The Complete Terry and the Pirates - Volumes 1-6
IDW Publishing; $49.95 each

When The Library of American Comics and IDW Publishing released the first volume of this series in 2007, it didn’t feel like a seismic shift in the comic book world. It wasn’t until later, grouped with their own runs of Dick Tracy and Little Orphan Annie and Fantagraphics’ Peanuts line that we realized the launch of The Complete Terry and the Pirates was actually a line of demarcation. Before it, when “good enough” was the best we were going to get, any reprints were better than no reprints. Now, after it, we have seen the best and nothing else will do.

We’ve said it before, but the beautiful collection of Milton Caniff’s run on Terry (before he left to create Steve Canyon) is like school for people who want to read great comic strips. It screams solid storytelling, innovation, effective use of black space and white space, and craftsmanship. That’s fitting, because the work put into these volumes likewise tells the tale of getting the work right and making bold choices. Editor-designer Dean Mullaney and Associate Editor Bruce Canwell have delivered again.

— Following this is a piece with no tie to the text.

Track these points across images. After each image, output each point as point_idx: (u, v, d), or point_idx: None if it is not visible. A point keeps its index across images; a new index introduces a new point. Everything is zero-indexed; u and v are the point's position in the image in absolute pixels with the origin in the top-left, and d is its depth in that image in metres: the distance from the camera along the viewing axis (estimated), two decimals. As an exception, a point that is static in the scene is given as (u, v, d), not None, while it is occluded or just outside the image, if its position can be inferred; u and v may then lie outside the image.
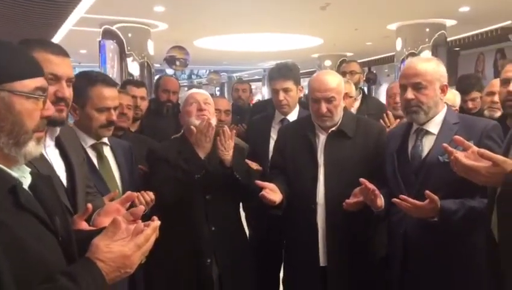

Terry continued after Caniff departed at the end of 1946. Without casting aspersions on those who followed him on the strip, it just wasn’t the same as it was under its creator and master. That makes the last strips of this book a great place to stop, but not before historian R.C. Harvey and Canwell fill in even more history through their well written, insightful, and informative articles that accompany the 1945-1946 material.

If you haven’t picked up this series, start with volume one and let your education into the possibilities of a comic strip start there.